**Assignment**
Pull out each line of the data below that contains the word "points", and copy every such line in full.

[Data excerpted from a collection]
-=-=-=-=-

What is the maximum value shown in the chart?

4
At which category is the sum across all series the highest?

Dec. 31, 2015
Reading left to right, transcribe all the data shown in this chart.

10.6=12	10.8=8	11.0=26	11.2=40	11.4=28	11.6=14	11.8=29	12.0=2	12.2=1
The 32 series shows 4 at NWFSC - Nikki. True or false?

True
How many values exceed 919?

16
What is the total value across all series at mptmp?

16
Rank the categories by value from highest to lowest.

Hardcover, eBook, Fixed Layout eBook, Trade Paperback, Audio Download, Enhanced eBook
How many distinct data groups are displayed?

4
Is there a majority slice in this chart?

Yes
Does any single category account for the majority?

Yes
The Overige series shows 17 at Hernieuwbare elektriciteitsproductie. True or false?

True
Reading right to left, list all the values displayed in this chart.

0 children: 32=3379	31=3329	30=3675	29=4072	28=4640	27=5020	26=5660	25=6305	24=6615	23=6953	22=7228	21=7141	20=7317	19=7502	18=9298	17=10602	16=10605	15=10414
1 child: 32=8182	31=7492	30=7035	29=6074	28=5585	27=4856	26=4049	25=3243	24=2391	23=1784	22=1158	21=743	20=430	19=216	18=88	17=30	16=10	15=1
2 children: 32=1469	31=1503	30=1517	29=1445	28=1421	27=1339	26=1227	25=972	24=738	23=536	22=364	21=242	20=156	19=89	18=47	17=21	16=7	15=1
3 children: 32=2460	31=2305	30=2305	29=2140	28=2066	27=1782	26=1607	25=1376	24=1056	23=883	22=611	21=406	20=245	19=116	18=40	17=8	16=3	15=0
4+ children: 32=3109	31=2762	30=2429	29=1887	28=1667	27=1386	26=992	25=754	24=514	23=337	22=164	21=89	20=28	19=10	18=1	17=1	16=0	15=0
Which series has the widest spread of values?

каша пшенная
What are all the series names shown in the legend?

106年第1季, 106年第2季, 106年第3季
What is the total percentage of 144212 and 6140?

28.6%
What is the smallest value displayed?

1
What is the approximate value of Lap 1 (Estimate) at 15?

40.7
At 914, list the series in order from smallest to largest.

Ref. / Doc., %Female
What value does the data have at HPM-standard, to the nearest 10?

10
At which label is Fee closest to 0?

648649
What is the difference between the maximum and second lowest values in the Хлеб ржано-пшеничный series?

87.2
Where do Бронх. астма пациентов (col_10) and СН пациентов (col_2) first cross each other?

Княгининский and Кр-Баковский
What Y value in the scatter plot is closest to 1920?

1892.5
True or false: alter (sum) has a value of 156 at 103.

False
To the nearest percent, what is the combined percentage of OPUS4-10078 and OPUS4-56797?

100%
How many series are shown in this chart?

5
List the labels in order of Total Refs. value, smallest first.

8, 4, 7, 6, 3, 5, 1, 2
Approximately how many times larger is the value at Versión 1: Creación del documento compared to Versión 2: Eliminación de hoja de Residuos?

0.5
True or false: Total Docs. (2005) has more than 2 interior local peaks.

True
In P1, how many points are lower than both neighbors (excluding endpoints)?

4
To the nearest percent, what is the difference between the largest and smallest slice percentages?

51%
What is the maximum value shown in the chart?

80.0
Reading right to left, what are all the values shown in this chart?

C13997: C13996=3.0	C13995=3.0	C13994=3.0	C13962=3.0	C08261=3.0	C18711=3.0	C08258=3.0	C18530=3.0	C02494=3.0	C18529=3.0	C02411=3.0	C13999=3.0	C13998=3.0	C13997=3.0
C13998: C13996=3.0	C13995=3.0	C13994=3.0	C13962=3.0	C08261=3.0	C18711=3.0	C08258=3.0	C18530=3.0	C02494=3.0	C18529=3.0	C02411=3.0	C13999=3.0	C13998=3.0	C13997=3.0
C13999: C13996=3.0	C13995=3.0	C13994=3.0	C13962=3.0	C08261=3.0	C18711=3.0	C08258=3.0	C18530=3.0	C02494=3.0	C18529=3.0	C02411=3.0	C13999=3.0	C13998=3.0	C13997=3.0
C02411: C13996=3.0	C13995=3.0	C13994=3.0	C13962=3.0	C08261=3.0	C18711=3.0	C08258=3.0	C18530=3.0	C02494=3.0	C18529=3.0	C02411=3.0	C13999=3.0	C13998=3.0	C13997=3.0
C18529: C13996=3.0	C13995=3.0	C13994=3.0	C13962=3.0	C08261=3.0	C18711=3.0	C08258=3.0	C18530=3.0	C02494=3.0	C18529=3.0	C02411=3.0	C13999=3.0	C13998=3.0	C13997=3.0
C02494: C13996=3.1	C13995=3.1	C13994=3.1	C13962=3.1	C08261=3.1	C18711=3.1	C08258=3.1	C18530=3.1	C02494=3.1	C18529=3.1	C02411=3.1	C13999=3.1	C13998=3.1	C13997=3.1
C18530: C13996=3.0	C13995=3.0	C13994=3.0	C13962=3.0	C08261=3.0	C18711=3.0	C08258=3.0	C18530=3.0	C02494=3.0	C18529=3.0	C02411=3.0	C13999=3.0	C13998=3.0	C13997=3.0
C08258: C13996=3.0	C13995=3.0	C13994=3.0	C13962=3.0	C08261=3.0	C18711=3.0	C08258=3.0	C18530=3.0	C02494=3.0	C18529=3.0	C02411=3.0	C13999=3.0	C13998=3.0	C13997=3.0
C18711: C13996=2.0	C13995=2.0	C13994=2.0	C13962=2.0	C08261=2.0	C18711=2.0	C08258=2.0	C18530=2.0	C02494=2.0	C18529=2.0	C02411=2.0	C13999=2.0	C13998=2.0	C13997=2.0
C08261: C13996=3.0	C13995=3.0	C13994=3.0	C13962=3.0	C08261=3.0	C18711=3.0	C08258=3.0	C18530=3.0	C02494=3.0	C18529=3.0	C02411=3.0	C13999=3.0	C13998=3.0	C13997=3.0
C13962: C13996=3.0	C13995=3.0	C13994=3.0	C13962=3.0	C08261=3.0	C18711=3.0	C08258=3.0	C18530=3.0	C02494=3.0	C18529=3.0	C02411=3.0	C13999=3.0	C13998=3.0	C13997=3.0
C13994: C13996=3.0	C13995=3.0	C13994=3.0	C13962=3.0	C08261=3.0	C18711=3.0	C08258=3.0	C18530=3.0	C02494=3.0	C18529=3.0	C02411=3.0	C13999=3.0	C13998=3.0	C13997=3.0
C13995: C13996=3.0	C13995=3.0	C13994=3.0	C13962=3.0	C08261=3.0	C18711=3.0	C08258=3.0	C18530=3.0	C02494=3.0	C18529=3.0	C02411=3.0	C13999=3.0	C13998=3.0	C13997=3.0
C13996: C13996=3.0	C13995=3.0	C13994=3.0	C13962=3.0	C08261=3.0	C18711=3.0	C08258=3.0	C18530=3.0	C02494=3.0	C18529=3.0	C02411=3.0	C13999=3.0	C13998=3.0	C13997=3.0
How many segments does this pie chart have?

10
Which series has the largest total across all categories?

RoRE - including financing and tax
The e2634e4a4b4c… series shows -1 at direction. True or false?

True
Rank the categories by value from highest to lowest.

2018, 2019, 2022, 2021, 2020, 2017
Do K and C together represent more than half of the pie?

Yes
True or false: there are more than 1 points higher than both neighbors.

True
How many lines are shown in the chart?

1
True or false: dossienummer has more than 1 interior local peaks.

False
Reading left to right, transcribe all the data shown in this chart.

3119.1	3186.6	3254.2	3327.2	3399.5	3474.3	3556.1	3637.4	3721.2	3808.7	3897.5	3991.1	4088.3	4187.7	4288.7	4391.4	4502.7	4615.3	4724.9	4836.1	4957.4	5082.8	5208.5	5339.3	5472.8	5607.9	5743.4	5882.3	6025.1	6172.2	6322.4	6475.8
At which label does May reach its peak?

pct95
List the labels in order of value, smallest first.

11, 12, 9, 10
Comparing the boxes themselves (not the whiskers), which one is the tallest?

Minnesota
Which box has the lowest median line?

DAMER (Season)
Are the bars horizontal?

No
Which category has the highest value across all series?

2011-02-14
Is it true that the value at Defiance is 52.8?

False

-=-=-=-=-

**Exercise answer**
In P1, how many points are lower than both neighbors (excluding endpoints)?
True or false: there are more than 1 points higher than both neighbors.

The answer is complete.